## Requirement:
Will you print everything from the start of the rows down to the line containing "предоставяща удобства, уют, отлично", both ends included, with each line unchanged?

----- Record set -----

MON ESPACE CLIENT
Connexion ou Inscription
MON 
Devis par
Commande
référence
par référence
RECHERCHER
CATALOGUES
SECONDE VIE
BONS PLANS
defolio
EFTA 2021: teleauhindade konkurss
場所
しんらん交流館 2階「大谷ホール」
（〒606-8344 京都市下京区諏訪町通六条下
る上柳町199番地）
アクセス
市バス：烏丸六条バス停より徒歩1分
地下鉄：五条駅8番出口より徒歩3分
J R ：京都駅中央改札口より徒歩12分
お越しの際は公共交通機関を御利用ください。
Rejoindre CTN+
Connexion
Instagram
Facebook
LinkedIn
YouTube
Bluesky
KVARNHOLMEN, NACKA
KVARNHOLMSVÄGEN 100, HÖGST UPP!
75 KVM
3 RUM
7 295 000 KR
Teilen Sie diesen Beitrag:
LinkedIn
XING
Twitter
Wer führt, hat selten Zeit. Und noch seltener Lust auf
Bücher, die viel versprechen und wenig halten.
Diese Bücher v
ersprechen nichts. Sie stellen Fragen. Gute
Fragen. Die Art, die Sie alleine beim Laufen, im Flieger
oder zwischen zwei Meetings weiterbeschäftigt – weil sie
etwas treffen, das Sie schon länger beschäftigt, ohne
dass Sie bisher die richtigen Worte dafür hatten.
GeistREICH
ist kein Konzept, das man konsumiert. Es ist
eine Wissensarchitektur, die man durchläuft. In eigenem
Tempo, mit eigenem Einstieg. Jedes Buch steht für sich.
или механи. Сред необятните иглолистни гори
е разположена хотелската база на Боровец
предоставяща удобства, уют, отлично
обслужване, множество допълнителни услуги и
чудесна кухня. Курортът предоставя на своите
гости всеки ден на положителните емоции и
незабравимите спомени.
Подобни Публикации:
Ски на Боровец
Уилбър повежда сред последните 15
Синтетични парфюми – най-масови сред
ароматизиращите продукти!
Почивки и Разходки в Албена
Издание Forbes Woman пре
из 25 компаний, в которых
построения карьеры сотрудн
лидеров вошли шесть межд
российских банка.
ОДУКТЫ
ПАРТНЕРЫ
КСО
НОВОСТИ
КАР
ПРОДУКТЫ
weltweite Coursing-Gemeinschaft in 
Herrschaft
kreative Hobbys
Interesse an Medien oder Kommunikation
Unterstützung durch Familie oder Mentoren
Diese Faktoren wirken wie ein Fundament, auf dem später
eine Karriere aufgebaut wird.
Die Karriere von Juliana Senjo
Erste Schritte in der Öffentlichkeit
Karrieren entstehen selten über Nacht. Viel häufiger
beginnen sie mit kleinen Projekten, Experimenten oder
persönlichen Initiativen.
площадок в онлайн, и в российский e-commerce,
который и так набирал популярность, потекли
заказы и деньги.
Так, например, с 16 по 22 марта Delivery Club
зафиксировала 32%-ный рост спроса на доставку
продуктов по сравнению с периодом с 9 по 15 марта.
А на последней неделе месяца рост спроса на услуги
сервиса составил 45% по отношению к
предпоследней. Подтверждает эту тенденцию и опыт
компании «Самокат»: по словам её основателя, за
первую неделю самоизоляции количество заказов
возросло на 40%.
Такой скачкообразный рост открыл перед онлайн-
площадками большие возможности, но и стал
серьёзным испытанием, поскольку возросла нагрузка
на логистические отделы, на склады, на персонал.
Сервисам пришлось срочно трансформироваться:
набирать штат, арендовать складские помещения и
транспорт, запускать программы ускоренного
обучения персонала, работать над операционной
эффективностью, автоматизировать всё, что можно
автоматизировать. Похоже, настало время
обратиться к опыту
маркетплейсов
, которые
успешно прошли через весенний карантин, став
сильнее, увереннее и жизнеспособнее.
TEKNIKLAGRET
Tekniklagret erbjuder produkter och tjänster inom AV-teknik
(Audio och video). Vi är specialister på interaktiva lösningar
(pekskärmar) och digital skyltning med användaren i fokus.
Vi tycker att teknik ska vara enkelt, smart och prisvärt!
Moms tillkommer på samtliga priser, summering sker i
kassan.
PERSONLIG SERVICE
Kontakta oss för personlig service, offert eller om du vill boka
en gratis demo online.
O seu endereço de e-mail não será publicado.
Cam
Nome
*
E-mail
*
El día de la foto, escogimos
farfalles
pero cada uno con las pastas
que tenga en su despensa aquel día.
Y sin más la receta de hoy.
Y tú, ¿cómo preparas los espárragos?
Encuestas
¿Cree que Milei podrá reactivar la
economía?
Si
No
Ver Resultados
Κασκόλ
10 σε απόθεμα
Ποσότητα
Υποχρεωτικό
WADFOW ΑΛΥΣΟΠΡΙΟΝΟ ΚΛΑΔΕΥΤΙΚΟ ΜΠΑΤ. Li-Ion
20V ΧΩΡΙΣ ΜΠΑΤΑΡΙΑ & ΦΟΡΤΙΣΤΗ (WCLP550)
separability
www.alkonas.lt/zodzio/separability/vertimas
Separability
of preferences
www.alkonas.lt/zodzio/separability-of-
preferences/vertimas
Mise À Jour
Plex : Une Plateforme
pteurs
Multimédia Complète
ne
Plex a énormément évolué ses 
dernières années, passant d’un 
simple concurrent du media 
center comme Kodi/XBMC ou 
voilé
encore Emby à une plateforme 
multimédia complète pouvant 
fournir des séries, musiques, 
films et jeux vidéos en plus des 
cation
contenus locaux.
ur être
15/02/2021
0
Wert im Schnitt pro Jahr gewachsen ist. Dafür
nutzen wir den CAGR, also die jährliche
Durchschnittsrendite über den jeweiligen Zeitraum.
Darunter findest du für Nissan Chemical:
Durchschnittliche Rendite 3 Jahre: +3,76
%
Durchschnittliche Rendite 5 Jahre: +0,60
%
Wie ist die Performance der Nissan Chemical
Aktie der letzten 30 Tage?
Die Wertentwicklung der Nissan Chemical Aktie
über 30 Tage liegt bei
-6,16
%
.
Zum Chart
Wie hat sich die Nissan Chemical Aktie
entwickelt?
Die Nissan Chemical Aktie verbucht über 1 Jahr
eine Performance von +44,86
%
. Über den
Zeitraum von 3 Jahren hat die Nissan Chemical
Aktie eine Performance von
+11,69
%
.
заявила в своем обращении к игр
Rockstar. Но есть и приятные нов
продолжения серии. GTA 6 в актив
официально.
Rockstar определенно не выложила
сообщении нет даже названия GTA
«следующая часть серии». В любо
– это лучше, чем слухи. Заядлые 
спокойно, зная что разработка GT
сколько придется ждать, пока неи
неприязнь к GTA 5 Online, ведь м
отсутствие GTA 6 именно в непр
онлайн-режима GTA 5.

-----

## Completed task:
MON ESPACE CLIENT
Connexion ou Inscription
MON 
Devis par
Commande
référence
par référence
RECHERCHER
CATALOGUES
SECONDE VIE
BONS PLANS
defolio
EFTA 2021: teleauhindade konkurss
場所
しんらん交流館 2階「大谷ホール」
（〒606-8344 京都市下京区諏訪町通六条下
る上柳町199番地）
アクセス
市バス：烏丸六条バス停より徒歩1分
地下鉄：五条駅8番出口より徒歩3分
J R ：京都駅中央改札口より徒歩12分
お越しの際は公共交通機関を御利用ください。
Rejoindre CTN+
Connexion
Instagram
Facebook
LinkedIn
YouTube
Bluesky
KVARNHOLMEN, NACKA
KVARNHOLMSVÄGEN 100, HÖGST UPP!
75 KVM
3 RUM
7 295 000 KR
Teilen Sie diesen Beitrag:
LinkedIn
XING
Twitter
Wer führt, hat selten Zeit. Und noch seltener Lust auf
Bücher, die viel versprechen und wenig halten.
Diese Bücher v
ersprechen nichts. Sie stellen Fragen. Gute
Fragen. Die Art, die Sie alleine beim Laufen, im Flieger
oder zwischen zwei Meetings weiterbeschäftigt – weil sie
etwas treffen, das Sie schon länger beschäftigt, ohne
dass Sie bisher die richtigen Worte dafür hatten.
GeistREICH
ist kein Konzept, das man konsumiert. Es ist
eine Wissensarchitektur, die man durchläuft. In eigenem
Tempo, mit eigenem Einstieg. Jedes Buch steht für sich.
или механи. Сред необятните иглолистни гори
е разположена хотелската база на Боровец
предоставяща удобства, уют, отлично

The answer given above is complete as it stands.